Andy Murray is hoping he can carry the momentum of his golden summer into his latest bid for grand slam glory at the US Open.
The world number four begins his campaign in New York on Monday with a first-round match against Russia's Alex Bogomolov on Arthur Ashe Stadium, Flushing Meadows' main arena.
And Murray's run to the Wimbledon final and especially his thrashing of Roger Federer to win Olympic gold mean he very much shares top billing with the Swiss and defending champion Novak Djokovic.
It is three weeks since the Scot stood on Wimbledon's Centre Court and watched the Union Jack flying high, and if a week is a long time in politics then it is an eternity in sport.
But beating Djokovic and Federer back to back was undoubtedly the greatest achievement of Murray's career so far, and one that has given him extra belief.
The 25-year-old said: "A week in sport can be quite a long time. There has been a number of weeks since Wimbledon and a number of weeks since the Olympics as well. The one thing it has given me is a bit more confidence.
"But I needed to make sure that afterwards I worked hard. That's the most important thing. Whether you're confident or not confident, providing you work hard and you do all the right things in training, then you'll get a good result.
"That was the most important thing, to make sure I kept my feet on the ground and keep working hard and try to improve."
While the gold medal is so fresh that Murray has not yet found a place to keep it, he has already been handed a chastening defeat.
After pulling out of the Toronto Masters with a slight knee problem after one match, Murray was then beaten in the third round of the Cincinnati Masters by France's Jeremy Chardy.
Federer and Djokovic met in the final, with the Swiss world number one coming out on top to make himself the man to beat, but Murray does not believe much can be read into those tournaments.
He said: "I do not think it's going to have much bearing at all. I have had enough practice. Going into Toronto and Cincinnati, I had no practice on the hard courts. After Toronto I had to take a few days off as well. In some ways it was good.

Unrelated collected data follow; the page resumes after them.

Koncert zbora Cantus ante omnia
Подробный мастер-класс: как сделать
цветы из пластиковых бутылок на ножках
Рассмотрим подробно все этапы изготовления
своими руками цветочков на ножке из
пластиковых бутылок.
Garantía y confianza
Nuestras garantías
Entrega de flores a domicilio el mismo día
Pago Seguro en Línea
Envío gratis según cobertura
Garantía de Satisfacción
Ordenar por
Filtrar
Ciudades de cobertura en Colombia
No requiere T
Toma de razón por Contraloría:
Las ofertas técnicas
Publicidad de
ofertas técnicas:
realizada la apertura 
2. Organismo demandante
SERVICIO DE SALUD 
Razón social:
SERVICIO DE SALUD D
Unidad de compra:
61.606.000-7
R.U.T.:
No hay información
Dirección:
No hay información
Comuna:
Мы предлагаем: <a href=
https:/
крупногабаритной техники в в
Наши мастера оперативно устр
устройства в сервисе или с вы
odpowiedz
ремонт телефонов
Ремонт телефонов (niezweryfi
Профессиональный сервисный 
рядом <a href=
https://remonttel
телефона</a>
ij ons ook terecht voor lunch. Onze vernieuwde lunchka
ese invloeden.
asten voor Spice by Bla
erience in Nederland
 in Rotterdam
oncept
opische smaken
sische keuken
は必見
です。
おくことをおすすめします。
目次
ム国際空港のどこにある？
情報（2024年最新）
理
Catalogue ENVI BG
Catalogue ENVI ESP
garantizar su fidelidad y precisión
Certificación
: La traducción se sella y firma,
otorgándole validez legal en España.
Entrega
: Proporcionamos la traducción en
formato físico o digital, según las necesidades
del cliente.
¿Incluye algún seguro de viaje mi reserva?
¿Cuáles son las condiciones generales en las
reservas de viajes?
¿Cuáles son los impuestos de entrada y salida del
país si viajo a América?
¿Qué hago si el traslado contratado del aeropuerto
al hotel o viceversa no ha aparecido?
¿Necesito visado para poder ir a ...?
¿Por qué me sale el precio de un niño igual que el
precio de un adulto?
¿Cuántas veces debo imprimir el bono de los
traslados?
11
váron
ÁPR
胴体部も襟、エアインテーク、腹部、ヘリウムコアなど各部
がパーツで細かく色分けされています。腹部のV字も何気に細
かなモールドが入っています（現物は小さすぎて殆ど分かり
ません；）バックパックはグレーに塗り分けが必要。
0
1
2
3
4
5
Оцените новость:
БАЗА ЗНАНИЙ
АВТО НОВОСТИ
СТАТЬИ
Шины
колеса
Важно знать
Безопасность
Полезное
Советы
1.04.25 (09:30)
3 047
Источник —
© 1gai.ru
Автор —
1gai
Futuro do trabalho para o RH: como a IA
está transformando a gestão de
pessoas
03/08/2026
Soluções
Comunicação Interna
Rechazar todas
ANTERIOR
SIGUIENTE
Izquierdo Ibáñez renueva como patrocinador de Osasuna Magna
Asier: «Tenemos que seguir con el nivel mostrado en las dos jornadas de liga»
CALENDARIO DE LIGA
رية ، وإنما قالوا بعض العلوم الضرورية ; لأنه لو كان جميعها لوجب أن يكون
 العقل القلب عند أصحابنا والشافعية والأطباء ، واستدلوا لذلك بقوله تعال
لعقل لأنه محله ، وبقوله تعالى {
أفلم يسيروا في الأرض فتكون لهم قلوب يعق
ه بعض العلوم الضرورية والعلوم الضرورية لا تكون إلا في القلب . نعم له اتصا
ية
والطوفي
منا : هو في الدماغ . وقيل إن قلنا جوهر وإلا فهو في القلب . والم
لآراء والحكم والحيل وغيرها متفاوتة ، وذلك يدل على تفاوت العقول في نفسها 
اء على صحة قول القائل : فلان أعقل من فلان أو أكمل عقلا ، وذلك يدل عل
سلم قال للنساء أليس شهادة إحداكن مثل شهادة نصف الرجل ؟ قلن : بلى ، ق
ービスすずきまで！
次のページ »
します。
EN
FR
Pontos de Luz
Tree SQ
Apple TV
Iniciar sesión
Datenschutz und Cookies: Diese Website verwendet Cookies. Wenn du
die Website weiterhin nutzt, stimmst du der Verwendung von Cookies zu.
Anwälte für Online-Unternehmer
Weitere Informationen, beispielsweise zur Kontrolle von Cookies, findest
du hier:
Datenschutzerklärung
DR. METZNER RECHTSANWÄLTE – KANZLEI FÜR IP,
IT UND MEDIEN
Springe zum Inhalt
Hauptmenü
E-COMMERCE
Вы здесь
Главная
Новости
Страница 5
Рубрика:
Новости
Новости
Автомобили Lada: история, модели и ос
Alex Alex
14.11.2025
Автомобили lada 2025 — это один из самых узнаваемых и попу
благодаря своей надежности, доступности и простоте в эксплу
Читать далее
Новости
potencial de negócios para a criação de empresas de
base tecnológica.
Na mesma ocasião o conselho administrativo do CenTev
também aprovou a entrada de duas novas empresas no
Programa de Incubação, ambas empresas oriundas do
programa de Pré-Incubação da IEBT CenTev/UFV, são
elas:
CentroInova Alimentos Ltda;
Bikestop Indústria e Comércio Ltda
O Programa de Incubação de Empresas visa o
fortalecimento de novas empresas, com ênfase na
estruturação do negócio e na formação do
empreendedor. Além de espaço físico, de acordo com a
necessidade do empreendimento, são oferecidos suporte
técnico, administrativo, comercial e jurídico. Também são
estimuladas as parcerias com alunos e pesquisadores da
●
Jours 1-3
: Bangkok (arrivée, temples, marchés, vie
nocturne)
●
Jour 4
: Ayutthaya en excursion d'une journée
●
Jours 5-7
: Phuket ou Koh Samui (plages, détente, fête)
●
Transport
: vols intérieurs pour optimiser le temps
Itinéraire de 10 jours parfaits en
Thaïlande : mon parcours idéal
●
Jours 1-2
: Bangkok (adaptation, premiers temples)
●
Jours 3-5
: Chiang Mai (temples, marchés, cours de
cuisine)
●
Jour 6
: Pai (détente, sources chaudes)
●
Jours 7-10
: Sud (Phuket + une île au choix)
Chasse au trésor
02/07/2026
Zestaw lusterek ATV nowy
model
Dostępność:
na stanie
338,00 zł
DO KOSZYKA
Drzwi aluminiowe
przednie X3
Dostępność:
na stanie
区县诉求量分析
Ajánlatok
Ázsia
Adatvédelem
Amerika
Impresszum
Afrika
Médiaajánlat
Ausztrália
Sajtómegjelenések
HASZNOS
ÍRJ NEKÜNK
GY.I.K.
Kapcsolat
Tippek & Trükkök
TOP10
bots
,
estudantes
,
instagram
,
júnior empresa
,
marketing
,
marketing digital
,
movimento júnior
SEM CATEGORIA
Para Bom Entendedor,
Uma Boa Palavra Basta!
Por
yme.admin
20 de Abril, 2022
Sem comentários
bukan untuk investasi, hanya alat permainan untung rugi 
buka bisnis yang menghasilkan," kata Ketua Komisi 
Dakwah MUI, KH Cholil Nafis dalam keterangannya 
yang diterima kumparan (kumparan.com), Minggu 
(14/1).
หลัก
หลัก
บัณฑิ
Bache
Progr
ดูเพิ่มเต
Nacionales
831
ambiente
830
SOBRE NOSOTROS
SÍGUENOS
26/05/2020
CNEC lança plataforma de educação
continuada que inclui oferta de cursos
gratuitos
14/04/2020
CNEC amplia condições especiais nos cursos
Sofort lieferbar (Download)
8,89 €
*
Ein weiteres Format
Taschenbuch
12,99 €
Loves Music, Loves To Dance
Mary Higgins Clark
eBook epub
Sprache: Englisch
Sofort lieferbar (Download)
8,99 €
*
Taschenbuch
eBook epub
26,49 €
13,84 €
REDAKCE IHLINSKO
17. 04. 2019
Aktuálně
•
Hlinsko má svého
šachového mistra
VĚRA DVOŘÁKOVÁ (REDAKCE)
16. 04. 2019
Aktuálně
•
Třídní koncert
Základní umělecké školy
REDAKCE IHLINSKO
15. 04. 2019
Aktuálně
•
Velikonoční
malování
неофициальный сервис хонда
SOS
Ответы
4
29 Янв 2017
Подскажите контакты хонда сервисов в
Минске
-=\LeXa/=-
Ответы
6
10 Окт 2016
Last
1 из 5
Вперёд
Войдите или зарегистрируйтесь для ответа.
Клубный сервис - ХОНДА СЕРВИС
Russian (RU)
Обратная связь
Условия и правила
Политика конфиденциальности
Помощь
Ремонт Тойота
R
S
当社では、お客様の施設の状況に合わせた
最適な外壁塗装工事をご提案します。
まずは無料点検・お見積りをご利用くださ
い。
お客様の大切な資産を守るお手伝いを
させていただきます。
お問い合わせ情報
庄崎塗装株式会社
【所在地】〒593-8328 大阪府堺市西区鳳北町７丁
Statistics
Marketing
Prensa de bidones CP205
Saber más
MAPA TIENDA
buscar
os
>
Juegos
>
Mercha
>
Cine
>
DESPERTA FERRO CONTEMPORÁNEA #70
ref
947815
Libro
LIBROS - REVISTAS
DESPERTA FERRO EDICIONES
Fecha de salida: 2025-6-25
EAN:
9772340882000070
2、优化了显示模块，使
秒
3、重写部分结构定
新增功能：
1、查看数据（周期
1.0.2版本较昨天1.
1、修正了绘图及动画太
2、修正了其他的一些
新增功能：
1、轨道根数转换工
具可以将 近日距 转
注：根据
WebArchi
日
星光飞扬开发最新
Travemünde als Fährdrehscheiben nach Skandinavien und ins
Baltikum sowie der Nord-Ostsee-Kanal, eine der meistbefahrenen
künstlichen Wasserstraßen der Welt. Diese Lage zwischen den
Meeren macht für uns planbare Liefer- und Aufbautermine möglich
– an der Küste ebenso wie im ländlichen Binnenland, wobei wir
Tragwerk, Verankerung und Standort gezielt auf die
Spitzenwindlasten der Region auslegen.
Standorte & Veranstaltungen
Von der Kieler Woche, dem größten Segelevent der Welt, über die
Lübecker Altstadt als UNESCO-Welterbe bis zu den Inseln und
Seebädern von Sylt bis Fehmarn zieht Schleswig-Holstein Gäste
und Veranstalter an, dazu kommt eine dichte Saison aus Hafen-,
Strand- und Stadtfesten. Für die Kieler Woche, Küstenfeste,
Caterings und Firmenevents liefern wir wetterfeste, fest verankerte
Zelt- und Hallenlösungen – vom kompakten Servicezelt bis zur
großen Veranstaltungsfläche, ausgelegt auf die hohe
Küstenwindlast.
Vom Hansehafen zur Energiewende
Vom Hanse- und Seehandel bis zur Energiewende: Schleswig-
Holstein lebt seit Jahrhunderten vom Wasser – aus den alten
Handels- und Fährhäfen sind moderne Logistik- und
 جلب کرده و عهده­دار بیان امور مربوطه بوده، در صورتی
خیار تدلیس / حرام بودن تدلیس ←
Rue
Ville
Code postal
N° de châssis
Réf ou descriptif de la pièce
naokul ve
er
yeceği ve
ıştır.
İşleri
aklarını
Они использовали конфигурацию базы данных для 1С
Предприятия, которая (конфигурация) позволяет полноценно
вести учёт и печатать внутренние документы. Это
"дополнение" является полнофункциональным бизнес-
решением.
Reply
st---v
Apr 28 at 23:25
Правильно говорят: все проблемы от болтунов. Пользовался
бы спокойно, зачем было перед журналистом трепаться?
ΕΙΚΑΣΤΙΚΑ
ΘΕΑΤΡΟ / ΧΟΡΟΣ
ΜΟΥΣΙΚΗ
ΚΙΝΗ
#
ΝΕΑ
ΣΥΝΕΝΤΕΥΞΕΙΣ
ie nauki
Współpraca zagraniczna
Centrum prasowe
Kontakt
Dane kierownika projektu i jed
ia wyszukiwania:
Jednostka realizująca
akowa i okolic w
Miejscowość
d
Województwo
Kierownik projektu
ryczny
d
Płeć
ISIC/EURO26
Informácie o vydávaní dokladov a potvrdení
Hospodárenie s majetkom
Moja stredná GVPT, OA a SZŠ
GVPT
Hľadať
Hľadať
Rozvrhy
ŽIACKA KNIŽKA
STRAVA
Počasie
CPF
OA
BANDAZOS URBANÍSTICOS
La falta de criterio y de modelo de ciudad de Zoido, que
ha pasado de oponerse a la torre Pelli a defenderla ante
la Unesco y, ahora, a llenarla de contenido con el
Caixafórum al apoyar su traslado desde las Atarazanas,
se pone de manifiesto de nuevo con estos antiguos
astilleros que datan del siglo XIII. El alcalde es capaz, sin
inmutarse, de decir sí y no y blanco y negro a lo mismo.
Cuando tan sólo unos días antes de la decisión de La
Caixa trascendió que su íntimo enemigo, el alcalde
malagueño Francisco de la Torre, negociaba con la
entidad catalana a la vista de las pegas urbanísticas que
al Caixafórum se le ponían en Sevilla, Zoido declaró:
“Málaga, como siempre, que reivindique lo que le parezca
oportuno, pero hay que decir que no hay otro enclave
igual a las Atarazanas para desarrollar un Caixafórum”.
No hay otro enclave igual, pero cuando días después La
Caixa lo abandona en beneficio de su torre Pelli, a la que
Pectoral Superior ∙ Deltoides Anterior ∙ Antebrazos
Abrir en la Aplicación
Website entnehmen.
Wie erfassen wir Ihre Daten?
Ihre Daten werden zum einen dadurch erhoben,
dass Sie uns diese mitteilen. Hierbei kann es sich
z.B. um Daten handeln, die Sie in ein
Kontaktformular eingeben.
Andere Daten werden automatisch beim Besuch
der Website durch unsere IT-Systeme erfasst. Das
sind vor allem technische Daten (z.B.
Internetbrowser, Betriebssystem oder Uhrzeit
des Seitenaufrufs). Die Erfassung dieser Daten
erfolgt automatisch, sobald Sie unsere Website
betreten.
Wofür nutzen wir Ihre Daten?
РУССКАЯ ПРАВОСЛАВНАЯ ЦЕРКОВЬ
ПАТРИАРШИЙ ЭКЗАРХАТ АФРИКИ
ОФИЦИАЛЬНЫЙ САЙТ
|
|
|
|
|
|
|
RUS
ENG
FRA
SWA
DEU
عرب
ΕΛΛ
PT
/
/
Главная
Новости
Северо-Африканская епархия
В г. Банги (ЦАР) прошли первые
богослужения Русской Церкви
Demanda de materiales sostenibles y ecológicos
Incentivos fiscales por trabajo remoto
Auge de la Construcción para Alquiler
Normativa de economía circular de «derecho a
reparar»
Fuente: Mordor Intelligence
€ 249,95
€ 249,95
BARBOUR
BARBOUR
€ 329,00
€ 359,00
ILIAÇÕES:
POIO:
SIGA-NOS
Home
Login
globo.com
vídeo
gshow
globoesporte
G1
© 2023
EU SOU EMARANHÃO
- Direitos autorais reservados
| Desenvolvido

"I've played some of my best tennis in Australia when I have not gone in there really playing that many competitive matches beforehand. So long as I have trained well and practised well, that's what gives me the most confidence.
"I went into Wimbledon this year having lost in the first round of Queen's. That was meant to be a horrible preparation, but Wimbledon worked out fine. So there's no reason why that can't happen here."
While Murray hopes he can continue his progress at the US Open, Flushing Meadows will witness the final episode in the career of one of its favourite daughters, with three-time champion Kim Clijsters calling it a day after the tournament.
There are parallels between the two players' careers, with Clijsters having also lost her first four grand slam finals before breaking her duck at the 2005 US Open.
She had her greatest success, though, after coming back from a two-and-a-half-year spell in retirement from 2007 to 2009, winning two more US Open titles and one Australian Open.
Murray said: "Early in her career she had a lot of tough losses. She was competing against (fellow Belgian Justine) Henin a lot, and a lot of pressure came with that.
"She lost a lot of tough matches to Henin. Then she managed to turn that around after doing what she did, taking a break from the game. To come back to win slams is pretty incredible.
"I'm sure she will be remembered as one of the best players that played over the last 15 or 20 years, and also one of the best people."